Marion Bowman
External Scientific Expert
Marion Bowman, Professor of Vernacular Religion, has been based in Religious Studies at The Open University UK since 2000. With a background in Religious Studies and Folklore/Ethnology, her research has tended to be fieldwork-based, with people within, on the margins of and outside institutional religion, and she has conducted long term research in Glastonbury, a significant pilgrimage destination and microcosm of contemporary spirituality and vernacular religiosity on which she has published extensively. Her research interests include material religion; spiritual economies; non-traditional pilgrimage, and the contemporary growth of ‘Caminoised’ pilgrimage – that is, pilgrimage influenced by the Camino de Santiago.
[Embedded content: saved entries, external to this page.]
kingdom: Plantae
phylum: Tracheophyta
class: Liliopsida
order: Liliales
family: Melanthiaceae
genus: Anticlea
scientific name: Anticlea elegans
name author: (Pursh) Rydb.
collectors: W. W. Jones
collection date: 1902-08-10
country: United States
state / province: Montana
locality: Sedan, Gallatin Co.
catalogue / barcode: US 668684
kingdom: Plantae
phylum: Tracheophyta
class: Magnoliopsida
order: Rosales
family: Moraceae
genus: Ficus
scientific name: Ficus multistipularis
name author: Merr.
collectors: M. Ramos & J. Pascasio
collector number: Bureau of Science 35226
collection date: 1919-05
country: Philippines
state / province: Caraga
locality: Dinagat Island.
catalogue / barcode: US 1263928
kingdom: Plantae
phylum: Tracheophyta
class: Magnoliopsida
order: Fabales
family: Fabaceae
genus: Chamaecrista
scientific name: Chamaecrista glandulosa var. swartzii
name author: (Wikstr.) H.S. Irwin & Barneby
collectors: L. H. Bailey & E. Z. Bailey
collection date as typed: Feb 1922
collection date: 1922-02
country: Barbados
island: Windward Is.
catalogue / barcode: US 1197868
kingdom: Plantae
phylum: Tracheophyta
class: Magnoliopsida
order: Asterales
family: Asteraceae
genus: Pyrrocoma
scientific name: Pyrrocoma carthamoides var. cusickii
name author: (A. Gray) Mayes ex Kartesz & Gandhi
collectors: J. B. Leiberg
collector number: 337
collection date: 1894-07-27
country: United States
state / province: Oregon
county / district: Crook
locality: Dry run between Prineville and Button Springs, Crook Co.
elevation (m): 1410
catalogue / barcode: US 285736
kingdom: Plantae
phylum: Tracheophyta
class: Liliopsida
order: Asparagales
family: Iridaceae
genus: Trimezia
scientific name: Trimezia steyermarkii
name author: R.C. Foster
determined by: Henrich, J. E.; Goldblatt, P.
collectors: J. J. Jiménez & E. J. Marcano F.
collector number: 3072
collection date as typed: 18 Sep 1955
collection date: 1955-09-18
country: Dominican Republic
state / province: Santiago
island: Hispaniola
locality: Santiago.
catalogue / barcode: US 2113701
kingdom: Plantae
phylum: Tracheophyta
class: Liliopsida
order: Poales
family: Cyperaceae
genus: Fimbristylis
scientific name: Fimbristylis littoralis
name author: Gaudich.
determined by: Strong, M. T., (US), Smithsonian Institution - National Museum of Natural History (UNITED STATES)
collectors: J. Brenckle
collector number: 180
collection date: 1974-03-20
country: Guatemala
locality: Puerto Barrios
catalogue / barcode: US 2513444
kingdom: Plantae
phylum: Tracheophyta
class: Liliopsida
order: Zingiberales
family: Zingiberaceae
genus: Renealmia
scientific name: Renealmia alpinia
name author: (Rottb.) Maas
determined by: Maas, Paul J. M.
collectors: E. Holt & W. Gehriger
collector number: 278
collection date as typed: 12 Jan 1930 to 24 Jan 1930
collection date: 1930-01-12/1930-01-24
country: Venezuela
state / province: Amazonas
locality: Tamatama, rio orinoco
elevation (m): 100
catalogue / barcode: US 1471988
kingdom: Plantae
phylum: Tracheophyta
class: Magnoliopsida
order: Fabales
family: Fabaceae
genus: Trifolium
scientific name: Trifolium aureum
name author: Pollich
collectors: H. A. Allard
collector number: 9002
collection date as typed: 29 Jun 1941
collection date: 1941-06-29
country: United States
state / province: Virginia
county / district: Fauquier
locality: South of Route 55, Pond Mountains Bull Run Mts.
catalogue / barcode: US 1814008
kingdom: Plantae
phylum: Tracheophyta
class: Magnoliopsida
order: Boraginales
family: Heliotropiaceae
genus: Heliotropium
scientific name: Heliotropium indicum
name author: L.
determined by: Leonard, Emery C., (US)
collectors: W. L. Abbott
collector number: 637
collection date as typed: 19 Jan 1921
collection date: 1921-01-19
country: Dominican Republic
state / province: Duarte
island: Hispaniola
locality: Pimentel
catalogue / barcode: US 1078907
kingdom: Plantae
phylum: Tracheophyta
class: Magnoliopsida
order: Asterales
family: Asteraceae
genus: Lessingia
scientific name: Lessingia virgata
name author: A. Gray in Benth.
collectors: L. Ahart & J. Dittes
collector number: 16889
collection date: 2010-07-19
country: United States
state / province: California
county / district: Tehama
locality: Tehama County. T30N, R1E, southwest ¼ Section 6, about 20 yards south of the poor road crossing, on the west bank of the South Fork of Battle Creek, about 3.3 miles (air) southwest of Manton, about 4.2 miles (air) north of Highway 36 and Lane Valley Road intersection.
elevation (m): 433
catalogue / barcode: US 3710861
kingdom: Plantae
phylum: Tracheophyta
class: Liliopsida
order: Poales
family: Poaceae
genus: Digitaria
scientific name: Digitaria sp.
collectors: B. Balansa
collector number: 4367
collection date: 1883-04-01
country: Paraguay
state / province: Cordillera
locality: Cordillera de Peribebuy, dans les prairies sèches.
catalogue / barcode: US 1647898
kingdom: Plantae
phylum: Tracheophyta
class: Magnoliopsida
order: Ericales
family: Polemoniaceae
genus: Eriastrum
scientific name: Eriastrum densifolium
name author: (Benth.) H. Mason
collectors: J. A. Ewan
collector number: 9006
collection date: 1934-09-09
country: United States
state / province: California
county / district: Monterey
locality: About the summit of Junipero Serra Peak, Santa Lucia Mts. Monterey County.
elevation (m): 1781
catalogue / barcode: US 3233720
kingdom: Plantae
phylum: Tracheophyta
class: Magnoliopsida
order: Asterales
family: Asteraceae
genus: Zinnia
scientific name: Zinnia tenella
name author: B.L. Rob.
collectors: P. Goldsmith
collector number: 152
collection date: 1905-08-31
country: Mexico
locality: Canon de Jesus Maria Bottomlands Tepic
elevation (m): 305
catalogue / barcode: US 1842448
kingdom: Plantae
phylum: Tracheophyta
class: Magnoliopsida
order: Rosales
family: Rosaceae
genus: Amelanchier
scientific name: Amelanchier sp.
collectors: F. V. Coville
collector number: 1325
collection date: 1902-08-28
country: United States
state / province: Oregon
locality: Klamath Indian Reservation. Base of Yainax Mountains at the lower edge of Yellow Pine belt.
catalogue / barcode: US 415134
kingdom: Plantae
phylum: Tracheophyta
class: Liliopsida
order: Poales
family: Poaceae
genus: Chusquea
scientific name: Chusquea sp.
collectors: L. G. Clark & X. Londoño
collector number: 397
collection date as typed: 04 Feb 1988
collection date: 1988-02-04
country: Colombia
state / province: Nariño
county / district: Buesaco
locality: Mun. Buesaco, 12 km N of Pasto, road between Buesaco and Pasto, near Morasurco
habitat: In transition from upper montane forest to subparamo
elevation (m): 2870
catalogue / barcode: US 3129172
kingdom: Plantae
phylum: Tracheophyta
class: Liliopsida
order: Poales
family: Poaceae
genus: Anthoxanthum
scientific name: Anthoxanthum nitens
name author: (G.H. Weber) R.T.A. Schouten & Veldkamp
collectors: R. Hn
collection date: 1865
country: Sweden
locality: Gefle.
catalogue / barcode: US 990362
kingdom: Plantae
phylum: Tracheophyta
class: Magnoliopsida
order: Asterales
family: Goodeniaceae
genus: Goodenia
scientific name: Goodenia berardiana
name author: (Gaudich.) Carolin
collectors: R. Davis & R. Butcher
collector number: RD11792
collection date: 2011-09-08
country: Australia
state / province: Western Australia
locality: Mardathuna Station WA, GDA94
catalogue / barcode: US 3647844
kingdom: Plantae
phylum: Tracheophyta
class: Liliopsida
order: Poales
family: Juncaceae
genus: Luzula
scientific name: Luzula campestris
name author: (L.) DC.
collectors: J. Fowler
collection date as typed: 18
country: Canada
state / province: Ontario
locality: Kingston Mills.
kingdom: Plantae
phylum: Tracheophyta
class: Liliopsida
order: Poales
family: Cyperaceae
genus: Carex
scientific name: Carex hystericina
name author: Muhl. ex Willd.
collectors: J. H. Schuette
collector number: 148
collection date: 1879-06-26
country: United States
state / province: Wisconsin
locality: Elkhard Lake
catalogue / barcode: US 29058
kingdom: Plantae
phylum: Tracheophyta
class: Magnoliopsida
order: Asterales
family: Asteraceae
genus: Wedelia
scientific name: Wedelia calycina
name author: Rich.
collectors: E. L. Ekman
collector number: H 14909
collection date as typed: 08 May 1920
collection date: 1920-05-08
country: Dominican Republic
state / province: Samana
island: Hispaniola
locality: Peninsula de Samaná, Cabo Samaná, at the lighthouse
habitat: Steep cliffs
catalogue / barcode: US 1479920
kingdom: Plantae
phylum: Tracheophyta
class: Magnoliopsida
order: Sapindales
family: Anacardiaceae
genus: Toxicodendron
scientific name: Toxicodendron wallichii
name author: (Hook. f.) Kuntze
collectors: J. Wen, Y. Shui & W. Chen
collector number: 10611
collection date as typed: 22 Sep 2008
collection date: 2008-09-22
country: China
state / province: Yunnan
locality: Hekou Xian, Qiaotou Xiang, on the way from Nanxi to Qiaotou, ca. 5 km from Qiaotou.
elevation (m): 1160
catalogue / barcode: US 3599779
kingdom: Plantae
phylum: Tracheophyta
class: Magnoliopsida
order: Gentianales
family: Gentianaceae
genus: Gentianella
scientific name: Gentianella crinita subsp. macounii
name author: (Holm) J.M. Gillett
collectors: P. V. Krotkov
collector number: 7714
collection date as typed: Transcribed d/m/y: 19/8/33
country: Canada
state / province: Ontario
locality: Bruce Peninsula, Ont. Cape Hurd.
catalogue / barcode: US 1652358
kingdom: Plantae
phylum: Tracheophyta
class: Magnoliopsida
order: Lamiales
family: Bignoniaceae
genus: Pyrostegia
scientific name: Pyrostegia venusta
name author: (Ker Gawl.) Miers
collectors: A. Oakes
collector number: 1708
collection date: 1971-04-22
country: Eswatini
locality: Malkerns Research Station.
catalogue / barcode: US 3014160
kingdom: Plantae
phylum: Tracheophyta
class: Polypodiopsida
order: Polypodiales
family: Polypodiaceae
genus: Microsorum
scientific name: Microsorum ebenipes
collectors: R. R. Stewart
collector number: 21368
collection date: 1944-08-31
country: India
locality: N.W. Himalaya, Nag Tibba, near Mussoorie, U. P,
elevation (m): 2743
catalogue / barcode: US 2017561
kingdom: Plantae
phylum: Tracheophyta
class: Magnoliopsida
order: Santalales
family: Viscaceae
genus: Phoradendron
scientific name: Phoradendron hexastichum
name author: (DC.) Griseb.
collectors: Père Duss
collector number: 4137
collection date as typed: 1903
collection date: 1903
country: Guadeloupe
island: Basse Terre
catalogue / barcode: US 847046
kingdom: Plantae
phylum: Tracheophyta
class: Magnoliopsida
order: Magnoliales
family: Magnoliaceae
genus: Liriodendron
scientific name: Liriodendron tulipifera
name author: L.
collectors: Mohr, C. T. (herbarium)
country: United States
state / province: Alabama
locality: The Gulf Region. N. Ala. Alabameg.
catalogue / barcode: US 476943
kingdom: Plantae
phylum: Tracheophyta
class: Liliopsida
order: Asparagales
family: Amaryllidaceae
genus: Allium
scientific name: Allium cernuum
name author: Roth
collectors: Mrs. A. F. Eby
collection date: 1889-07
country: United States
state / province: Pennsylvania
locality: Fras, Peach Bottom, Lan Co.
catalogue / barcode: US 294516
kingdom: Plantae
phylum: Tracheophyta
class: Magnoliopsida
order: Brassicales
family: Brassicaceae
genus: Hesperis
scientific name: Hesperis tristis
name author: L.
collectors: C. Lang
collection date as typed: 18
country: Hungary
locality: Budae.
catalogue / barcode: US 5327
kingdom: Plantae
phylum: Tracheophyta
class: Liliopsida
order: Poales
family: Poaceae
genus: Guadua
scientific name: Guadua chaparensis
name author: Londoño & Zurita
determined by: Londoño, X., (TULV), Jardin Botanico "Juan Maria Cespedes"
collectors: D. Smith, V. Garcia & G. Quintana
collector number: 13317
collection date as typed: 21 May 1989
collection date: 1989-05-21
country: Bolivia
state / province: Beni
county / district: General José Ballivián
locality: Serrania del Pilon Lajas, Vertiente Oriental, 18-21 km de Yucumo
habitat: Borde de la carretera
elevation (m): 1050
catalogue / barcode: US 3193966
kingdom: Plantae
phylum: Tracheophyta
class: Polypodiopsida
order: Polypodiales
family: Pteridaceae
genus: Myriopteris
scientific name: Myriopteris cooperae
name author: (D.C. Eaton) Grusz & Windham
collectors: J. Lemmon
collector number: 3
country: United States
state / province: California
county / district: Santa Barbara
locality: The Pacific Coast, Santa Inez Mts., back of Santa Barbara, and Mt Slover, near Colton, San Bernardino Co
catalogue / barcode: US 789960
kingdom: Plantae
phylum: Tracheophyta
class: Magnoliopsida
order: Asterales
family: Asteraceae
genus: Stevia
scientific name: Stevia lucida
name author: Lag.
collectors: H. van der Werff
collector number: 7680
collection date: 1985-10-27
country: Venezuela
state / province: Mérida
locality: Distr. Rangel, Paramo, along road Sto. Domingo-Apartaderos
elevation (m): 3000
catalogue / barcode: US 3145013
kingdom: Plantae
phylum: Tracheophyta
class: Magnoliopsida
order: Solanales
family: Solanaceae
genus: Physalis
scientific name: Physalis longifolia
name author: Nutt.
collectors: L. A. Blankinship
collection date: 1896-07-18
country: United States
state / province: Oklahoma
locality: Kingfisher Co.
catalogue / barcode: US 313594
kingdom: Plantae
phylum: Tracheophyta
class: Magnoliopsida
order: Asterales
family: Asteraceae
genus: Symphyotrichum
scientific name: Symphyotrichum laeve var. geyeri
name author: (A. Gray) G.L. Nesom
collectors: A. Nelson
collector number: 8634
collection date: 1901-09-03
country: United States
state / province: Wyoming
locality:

She was Co-Investigator leading the fieldwork activity on the AHRC funded project Pilgrimage and England’s Cathedrals, Past and Present, 2014-2018, and as visiting .2 Professor at the University of Oslo, 2016-2018, she was involved in researching the phenomenon of ‘new’ and ‘renewed’ pilgrimage in Norway and other parts of northern Europe.
She has co-edited two books with Ülo Valk, Vernacular Knowledge: Contesting Authority, Expressing Beliefs (Equinox, 2022) and Vernacular Religion in Everyday Life: Expressions of Belief (Equinox, 2012); a Special Issue on ‘Reframing Pilgrimage in Northern Europe’ (NUMEN 67:5-6 2020) with Dirk Johannsen and Ane Ohrvik; and a Thematic Issue on ‘Religion in Cathedrals: Pilgrimage, Place, Heritage, and the Politics of Replication’ with Simon Coleman (Religion 49:1 2019).